[Opening DATA FOR PROCESSING section]
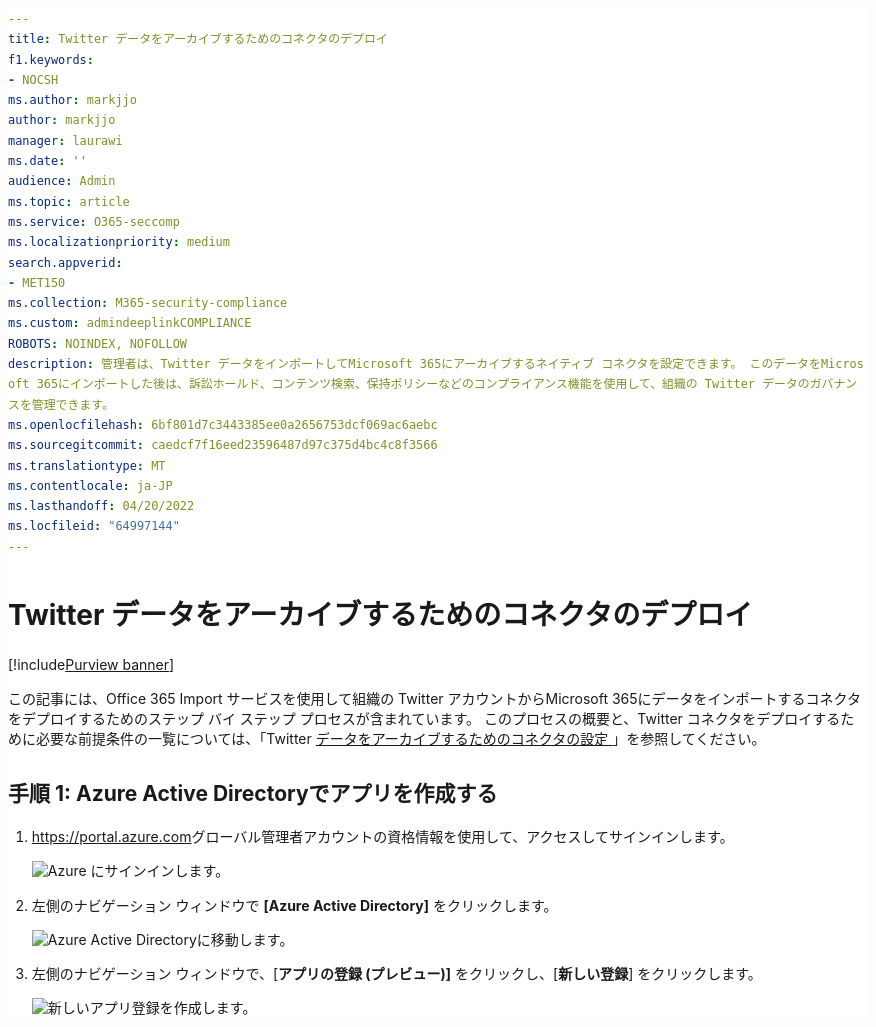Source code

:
 ```yaml
---
title: Twitter データをアーカイブするためのコネクタのデプロイ
f1.keywords:
- NOCSH
ms.author: markjjo
author: markjjo
manager: laurawi
ms.date: ''
audience: Admin
ms.topic: article
ms.service: O365-seccomp
ms.localizationpriority: medium
search.appverid:
- MET150
ms.collection: M365-security-compliance
ms.custom: admindeeplinkCOMPLIANCE
ROBOTS: NOINDEX, NOFOLLOW
description: 管理者は、Twitter データをインポートしてMicrosoft 365にアーカイブするネイティブ コネクタを設定できます。 このデータをMicrosoft 365にインポートした後は、訴訟ホールド、コンテンツ検索、保持ポリシーなどのコンプライアンス機能を使用して、組織の Twitter データのガバナンスを管理できます。
ms.openlocfilehash: 6bf801d7c3443385ee0a2656753dcf069ac6aebc
ms.sourcegitcommit: caedcf7f16eed23596487d97c375d4bc4c8f3566
ms.translationtype: MT
ms.contentlocale: ja-JP
ms.lasthandoff: 04/20/2022
ms.locfileid: "64997144"
---
```

# <a name="deploy-a-connector-to-archive-twitter-data"></a>Twitter データをアーカイブするためのコネクタのデプロイ

[!include[Purview banner](../includes/purview-rebrand-banner.md)]

この記事には、Office 365 Import サービスを使用して組織の Twitter アカウントからMicrosoft 365にデータをインポートするコネクタをデプロイするためのステップ バイ ステップ プロセスが含まれています。 このプロセスの概要と、Twitter コネクタをデプロイするために必要な前提条件の一覧については、「Twitter [データをアーカイブするためのコネクタの設定 ](archive-twitter-data-with-sample-connector.md)」を参照してください。

## <a name="step-1-create-an-app-in-azure-active-directory"></a>手順 1: Azure Active Directoryでアプリを作成する

1. <https://portal.azure.com>グローバル管理者アカウントの資格情報を使用して、アクセスしてサインインします。

   ![Azure にサインインします。](../media/TCimage01.png)

2. 左側のナビゲーション ウィンドウで **[Azure Active Directory]** をクリックします。

   ![Azure Active Directoryに移動します。](../media/TCimage02.png)

3. 左側のナビゲーション ウィンドウで、[**アプリの登録 (プレビュー)]** をクリックし、[**新しい登録**] をクリックします。

   ![新しいアプリ登録を作成します。](../media/TCimage03.png)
[Closing DATA FOR PROCESSING section]
#### YOUR INSTRUCTIONS:
Would you output the data above exactly as written, but with no images?

#### SOLUTION FOR THIS TASK:
Source code

:
 ```yaml
---
title: Twitter データをアーカイブするためのコネクタのデプロイ
f1.keywords:
- NOCSH
ms.author: markjjo
author: markjjo
manager: laurawi
ms.date: ''
audience: Admin
ms.topic: article
ms.service: O365-seccomp
ms.localizationpriority: medium
search.appverid:
- MET150
ms.collection: M365-security-compliance
ms.custom: admindeeplinkCOMPLIANCE
ROBOTS: NOINDEX, NOFOLLOW
description: 管理者は、Twitter データをインポートしてMicrosoft 365にアーカイブするネイティブ コネクタを設定できます。 このデータをMicrosoft 365にインポートした後は、訴訟ホールド、コンテンツ検索、保持ポリシーなどのコンプライアンス機能を使用して、組織の Twitter データのガバナンスを管理できます。
ms.openlocfilehash: 6bf801d7c3443385ee0a2656753dcf069ac6aebc
ms.sourcegitcommit: caedcf7f16eed23596487d97c375d4bc4c8f3566
ms.translationtype: MT
ms.contentlocale: ja-JP
ms.lasthandoff: 04/20/2022
ms.locfileid: "64997144"
---
```

# <a name="deploy-a-connector-to-archive-twitter-data"></a>Twitter データをアーカイブするためのコネクタのデプロイ

[!include[Purview banner](../includes/purview-rebrand-banner.md)]

この記事には、Office 365 Import サービスを使用して組織の Twitter アカウントからMicrosoft 365にデータをインポートするコネクタをデプロイするためのステップ バイ ステップ プロセスが含まれています。 このプロセスの概要と、Twitter コネクタをデプロイするために必要な前提条件の一覧については、「Twitter [データをアーカイブするためのコネクタの設定 ](archive-twitter-data-with-sample-connector.md)」を参照してください。

## <a name="step-1-create-an-app-in-azure-active-directory"></a>手順 1: Azure Active Directoryでアプリを作成する

1. <https://portal.azure.com>グローバル管理者アカウントの資格情報を使用して、アクセスしてサインインします。

   ![Azure にサインインします。](../media/TCimage01.png)

2. 左側のナビゲーション ウィンドウで **[Azure Active Directory]** をクリックします。

   ![Azure Active Directoryに移動します。](../media/TCimage02.png)

3. 左側のナビゲーション ウィンドウで、[**アプリの登録 (プレビュー)]** をクリックし、[**新しい登録**] をクリックします。

   ![新しいアプリ登録を作成します。](../media/TCimage03.png)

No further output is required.